Before hitting the range, I topped off the rifle with EOTech’s new VuDu 1-10x LPVO, as I felt this is the ideal scope for this gun’s intended application. On the 1x setting, this scope provides effortless, both-eyes-open shooting capability and is further hastened by its illuminated reticle. By cranking the dial up to 10x, one would have more than enough magnification to put a .300 BLK onto any target within its effective range. After mounting the scope, I filled my range bag with ammunition from Federal, Winchester and Hornady that encompassed a variety of bullet weights and velocities, packed up my vehicle and headed out for a morning full of accuracy and function testing.

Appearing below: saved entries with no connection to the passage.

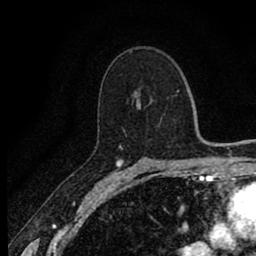
Breast MRI (dynamic contrast-enhanced), one axial slice. Slice 54 of 80 in the series (ordered by position). Cropped to one breast. Dynamic contrast-enhanced series, time point 2 of 8 at this slice position (early post-contrast). 1.5 T. TE 2.7 ms, TR 6.8 ms. 2 mm slice thickness. 256 × 256 image matrix, field of view 145 × 145 mm. Female patient.
Annotated regions visible in this slice (semi-automatic segmentation, software-assisted and operator-edited):
- enhancing-tissue mask used for the functional tumour volume (all voxels passing the contrast-enhancement thresholds inside the analysis volume; usually the tumour): bounding box <116,146,170,171> (left, top, right, bottom; pixels)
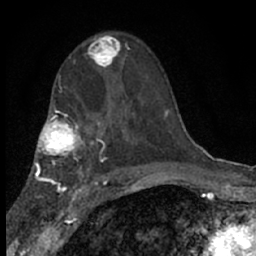
Breast MRI (dynamic contrast-enhanced), one axial slice. Cropped to one breast. Dynamic contrast-enhanced series, time point 2 of 7 at this slice position (early post-contrast). 1.5 T. TE 3.1 ms, TR 6.4 ms. 2.4 mm slice thickness. 256 × 256 image matrix, field of view 130 × 130 mm. Female patient.
Annotated regions visible in this slice (semi-automatically segmented with operator editing):
- enhancing-tissue mask used for the functional tumour volume (all voxels passing the contrast-enhancement thresholds inside the analysis volume; usually the tumour): bounding box (x1, y1, x2, y2) in pixels: (86, 35, 129, 73)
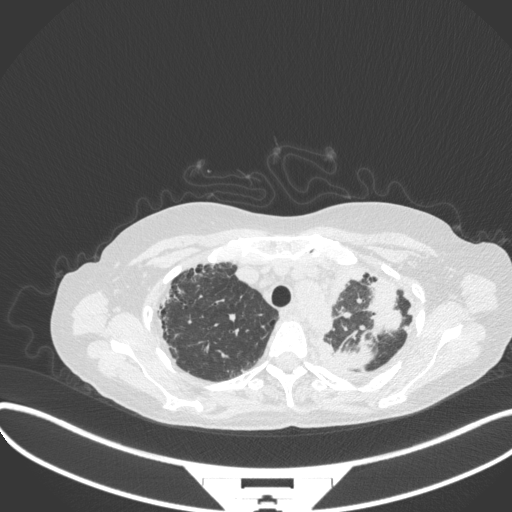
Chest CT, one axial slice; 120 kVp; lung window (W 1500 / L -600 HU); 1 mm slice thickness; 512 × 512 image matrix. Female patient, age 56 years. From the clinical record (not read from this slice): clinical TNM (as recorded): T1 N0 M0.
Outlined on this slice (bounding box drawn by a radiologist):
- lung tumour (recorded histology: adenocarcinoma): bounding box <341,340,372,373> (left, top, right, bottom; pixels)
- lung tumour (recorded histology: adenocarcinoma): <363,278,406,341>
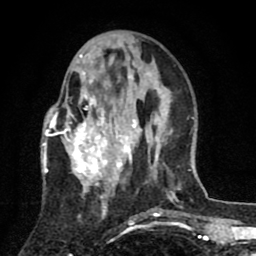
Breast MRI (dynamic contrast-enhanced), one axial slice; slice 28 of 80 in the series (ordered by position); cropped to one breast; dynamic contrast-enhanced series, time point 2 of 8 at this slice position (early post-contrast); 1.5 T; TE 2.7 ms, TR 6.6 ms; 2 mm slice thickness; 256 × 256 image matrix, field of view 150 × 150 mm. Female patient.
Annotated regions visible in this slice (semi-automatically segmented with operator editing):
- enhancing-tissue mask used for the functional tumour volume (all voxels passing the contrast-enhancement thresholds inside the analysis volume; usually the tumour): bounding box (x1, y1, x2, y2) in pixels: (43, 54, 143, 211)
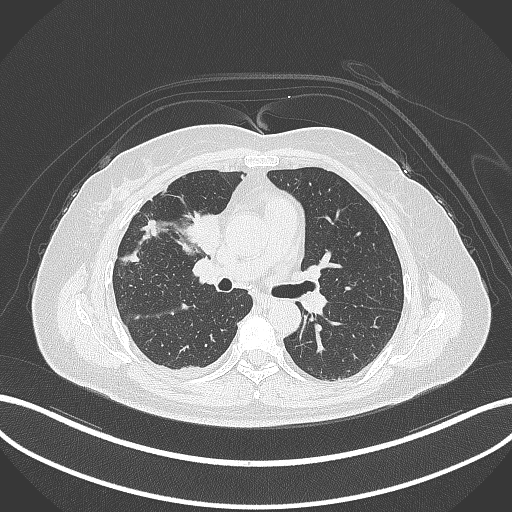
Chest CT, one axial slice; reconstruction kernel B70f; lung window (W 1500 / L -600 HU); 1 mm slice thickness; 512 × 512 image matrix. Female patient, age 52 years. Case-level facts recorded for this patient, not image findings: clinical TNM (as recorded): T3 N1 M1.
Structures marked on this image (bounding box drawn by a radiologist):
- lung tumour (recorded histology: adenocarcinoma): box from (x=176, y=208) to (x=223, y=254) px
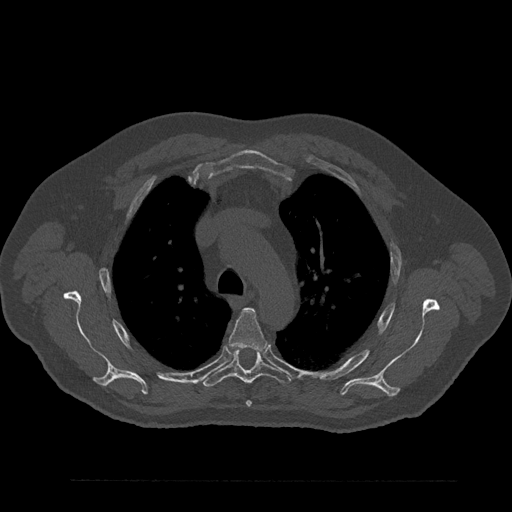
CT including the spine, one axial slice; slice 621 of 797 in the series (ordered by position); 120 kVp; bone window (W 1800 / L 400 HU); 512 × 512 image matrix. Male patient, age 61 years. Case-level facts recorded for this patient, not image findings: primary cancer: prostate.
Structures marked on this image (semi-automatically segmented with operator editing):
- T4 vertebra: bounding box (x1, y1, x2, y2) in pixels: (228, 307, 267, 407)
- T5 vertebra: (201, 349, 290, 387)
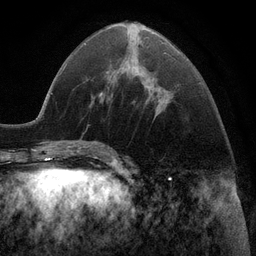
Breast MRI (dynamic contrast-enhanced), one axial slice; slice 40 of 116 in the series (ordered by position); cropped to one breast; dynamic contrast-enhanced series, time point 2 of 6 at this slice position (early post-contrast); 3 T; TE 2.8 ms, TR 7.3 ms; 256 × 256 image matrix, field of view 180 × 180 mm. Female patient.
Outlined on this slice (semi-automatic segmentation, software-assisted and operator-edited):
- enhancing-tissue mask used for the functional tumour volume (all voxels passing the contrast-enhancement thresholds inside the analysis volume; usually the tumour): bounding box <134,52,166,111> (left, top, right, bottom; pixels)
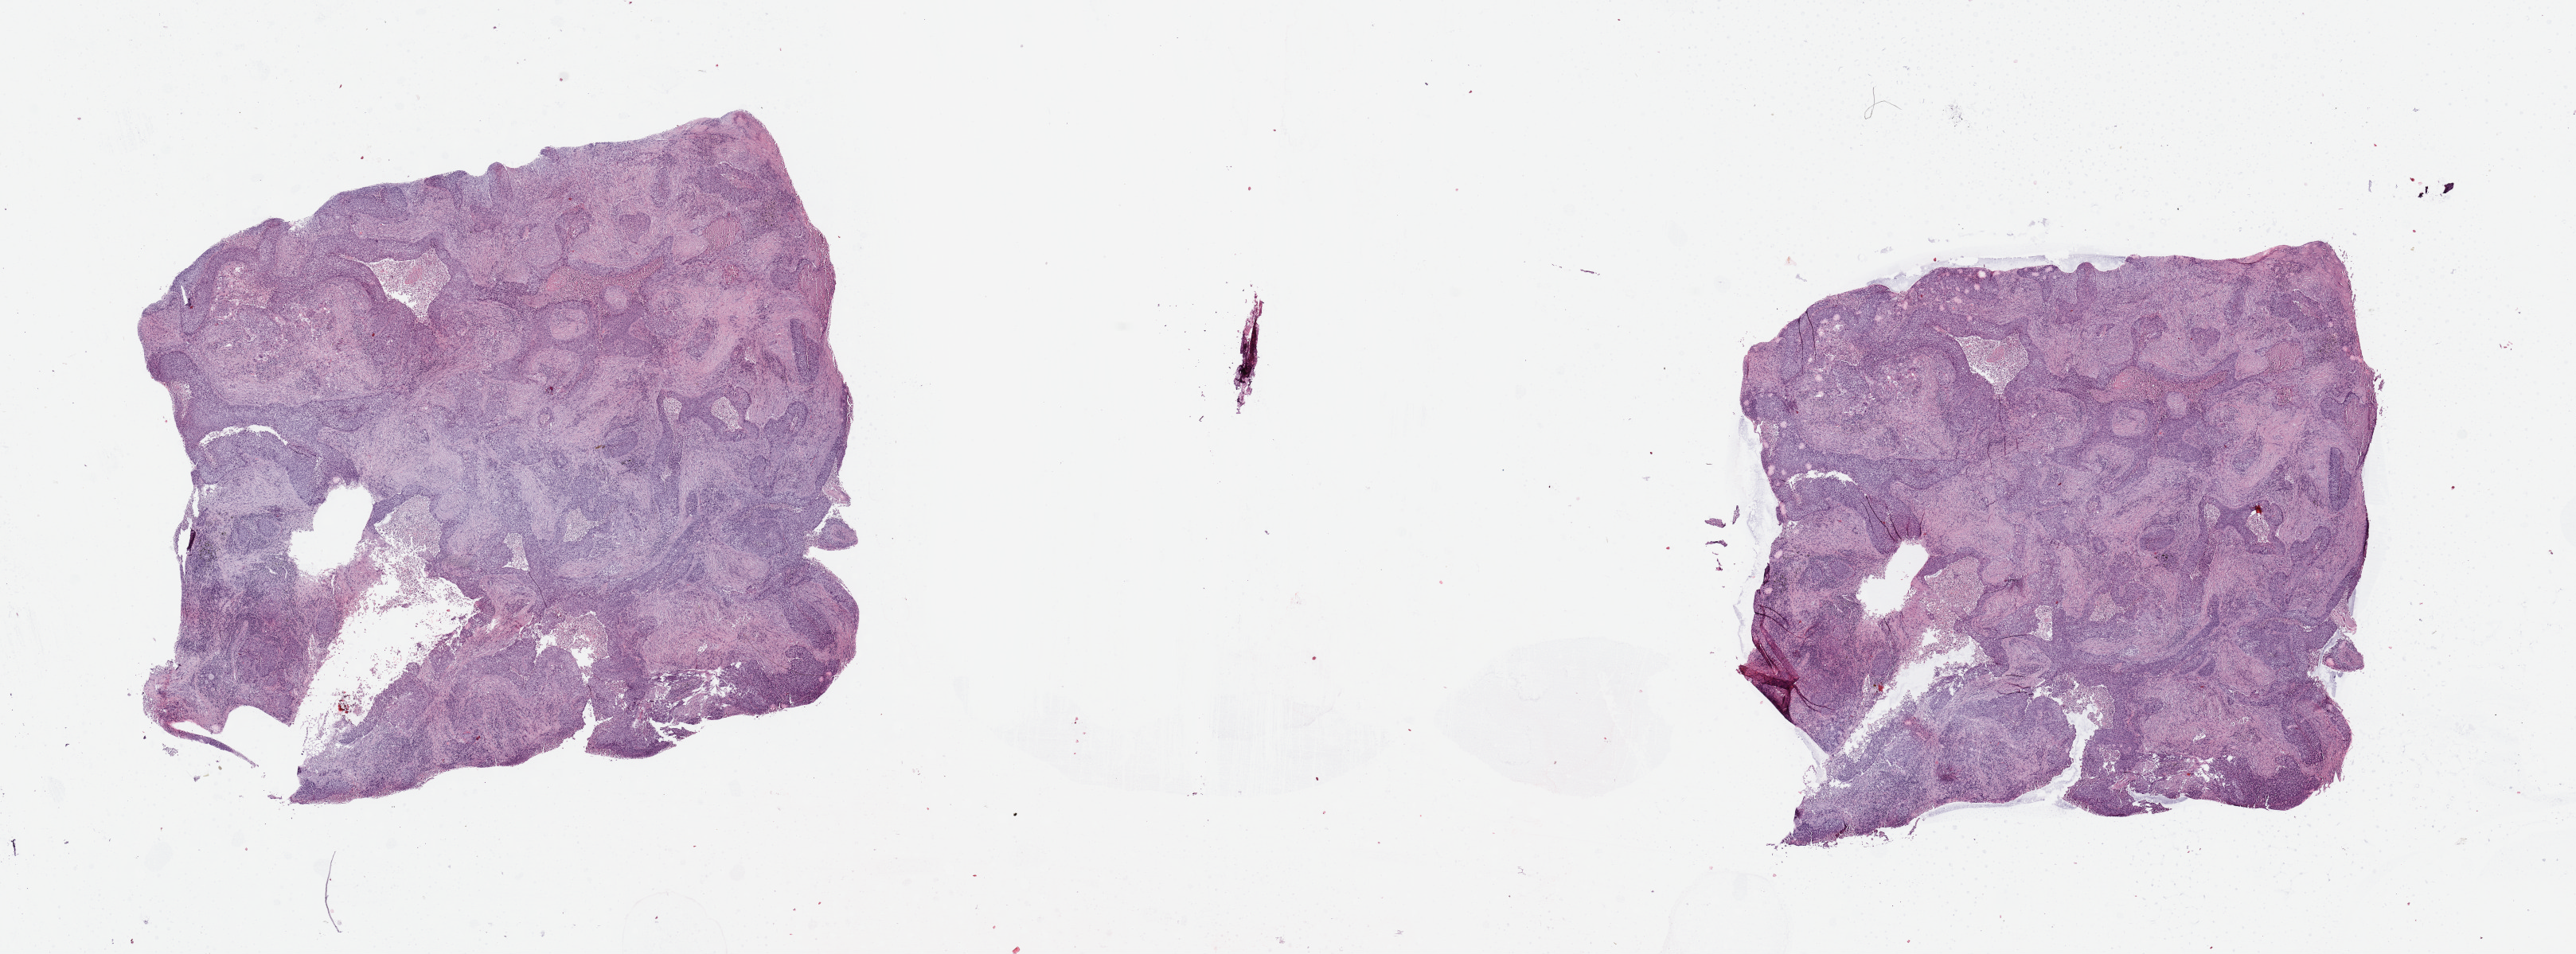
Digitized Hematoxylin and eosin (H&E) stained tissue section (whole slide), a low-resolution overview of the entire scanned area, about 25.6 x 9.5 mm (slide scanned at 20x); tumour tissue sample, lung. 70-year-old male patient.
Histologic diagnosis: Squamous cell carcinoma, NOS.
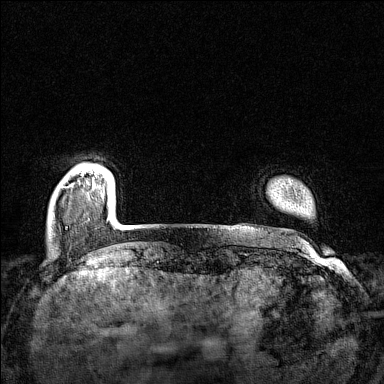
Breast MRI (dynamic contrast-enhanced), one axial slice. Slice 16 of 160 in the series (ordered by position). Dynamic contrast-enhanced series, time point 2 of 7 at this slice position (early post-contrast). 1.5 T. TE 1.8 ms, TR 5 ms. 1 mm slice thickness. 384 × 384 image matrix. Female patient.
Structures marked on this image (semi-automatically segmented with operator editing):
- enhancing-tissue mask used for the functional tumour volume (all voxels passing the contrast-enhancement thresholds inside the analysis volume; usually the tumour): bounding box (x1, y1, x2, y2) in pixels: (82, 172, 96, 176)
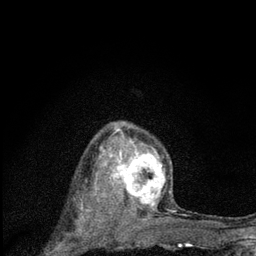
Breast MRI (dynamic contrast-enhanced), one axial slice; slice 58 of 80 in the series (ordered by position); cropped to one breast; dynamic contrast-enhanced series, time point 2 of 7 at this slice position (early post-contrast); 3 T; TE 2.2 ms, TR 6 ms; 2 mm slice thickness; 256 × 256 image matrix, field of view 140 × 140 mm. Female patient.
Annotated regions visible in this slice (semi-automatically segmented with operator editing):
- enhancing-tissue mask used for the functional tumour volume (all voxels passing the contrast-enhancement thresholds inside the analysis volume; usually the tumour): bounding box <103,127,175,223> (left, top, right, bottom; pixels)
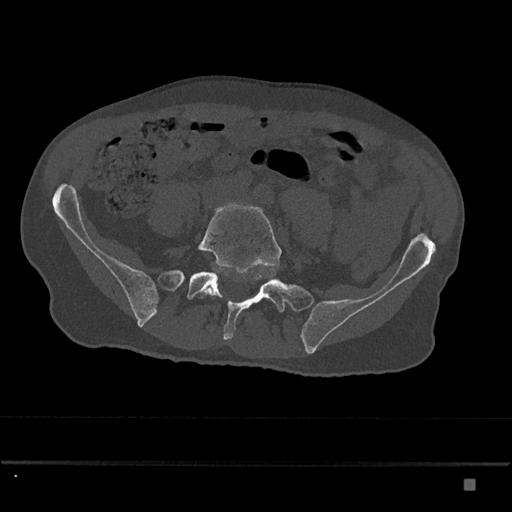
CT including the spine, one axial slice; reconstruction kernel Br40s/3; bone window (W 1800 / L 400 HU); 0.5 mm slice thickness; 512 × 512 image matrix, field of view 390 × 390 mm. Male patient, age 72 years. Case-level facts recorded for this patient, not image findings: primary cancer: prostate.
Structures marked on this image (semi-automatic segmentation, software-assisted and operator-edited):
- L5 vertebra: box from (x=198, y=203) to (x=282, y=298) px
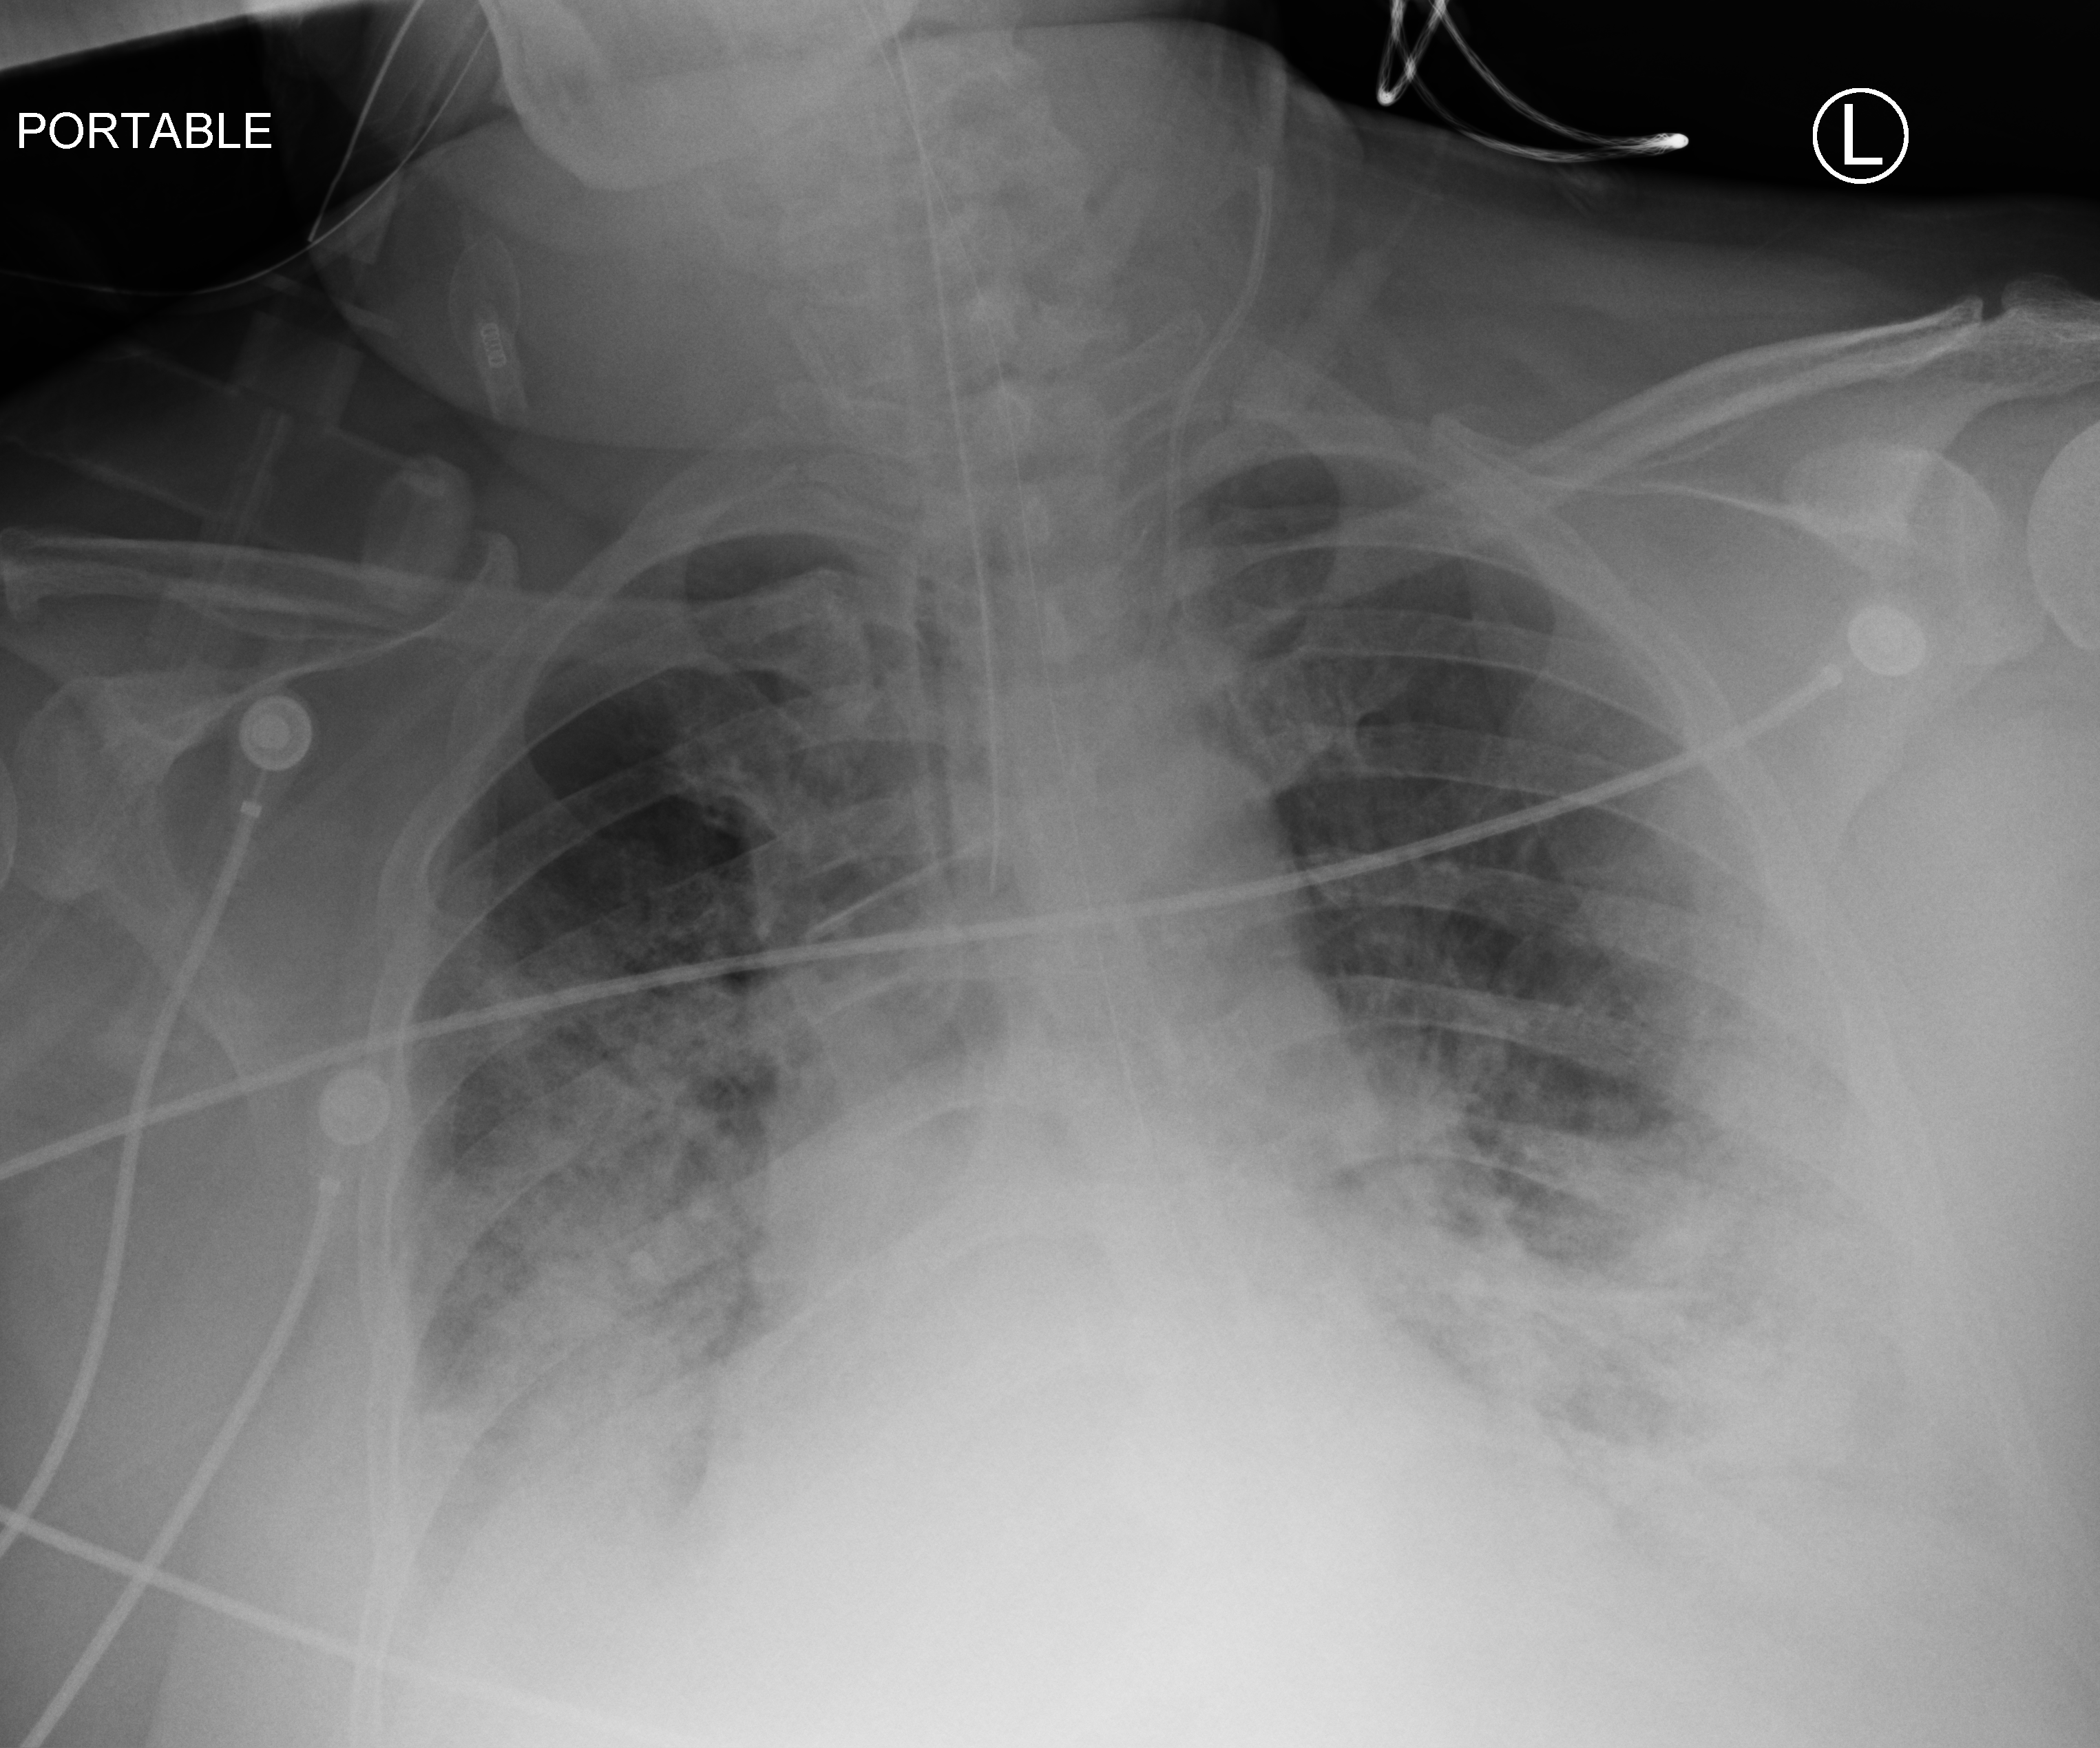
Portable chest radiograph. Adult patient hospitalised with COVID-19, age 18–59 years.
Admission-level facts for this patient (not findings on this image; timing relative to this image not recorded): mechanically ventilated during this hospital stay: yes; length of hospital stay: 13 days.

My range day was met with mild conditions, if a bit muggy. Using the Hornady ammunition, I fired my first shots to zero the glass, and immediately noticed how mild the overall shooting experience with the .300 BLK MVP Patrol was. Through the cartridge’s light-recoil characteristics and the included A2 flash hider, it was sheer joy centering up my shots on a piece of club steel sitting 100 yards out. The medium-contoured barrel did a terrific job of shedding heat and added its own recoil mitigation to the package as well. I found the bolt was relatively smooth to run, but it did need a bit of grease right out of the box. On the other hand, both the push-to-fire safety and push-button magazine release took minimal effort to move and required absolutely zero break-in. Features like the thick-rubber recoil pad and the textured grip and fore-end ensured that the rifle stayed put during this portion of the test; these would also mitigate the sweaty-hands issue likely during life-or-death encounters.
Moving over to group testing, I found this Hornady load exceptionally consistent with five-shot groups measuring as small as eight-tenths of an inch. The full-metal-jacket design of this bullet allowed it to easily slide up the feed ramp and didn’t present any issues with firing or ejection. The 150-grain Federal offering delivered the same trouble-free cycling, but grouped a littler larger than the Hornady fodder. After testing these two, I fired the Winchester ammunition, which was the only subsonic offering of the three. The blunted hollow-point profile needed a little influence to chamber; however, they were exceptionally quiet and rather precise for subs, as this design is not known for tack-driving performance. Overall, I was satisfied with the results and can deem this MVP Patrol to be one heck of an accurate rifle, if a tad picky with ammo.
I finished my range day with a maneuverability test as I navigated a course of fire that forced me to stay tight to cover, slip through narrow openings and shoot from awkward positions. The MVP patrol rifle rose to the occasion for each engagement and proved its worth as a useful home-defense tool. I enjoyed its ease of handling and found that I could run the bolt and get back on target in about the same amount of time that it would take me with a semi-auto. Furthermore, the reduced flash signature and provision for a sound suppressor score big points in protecting both your vision and hearing when used in a confined space.
The Mossberg .300 BLK MVP Patrol rifle is a handy little piece of kit that can defend the home and wouldn’t be your worst option for deer or coyote hunting, either. I loved that it was ready to shoot right out of the box and had thoughtful features geared toward its intended market, including a magazine hold-open that won’t let you unintentionally close the bolt on an empty chamber. In short, it’s just a nifty little design that won’t let you down when it matters most. Yes, semi-autos have made leaps and bounds in reliability, but when it really comes down to it, you can always believe in a bolt.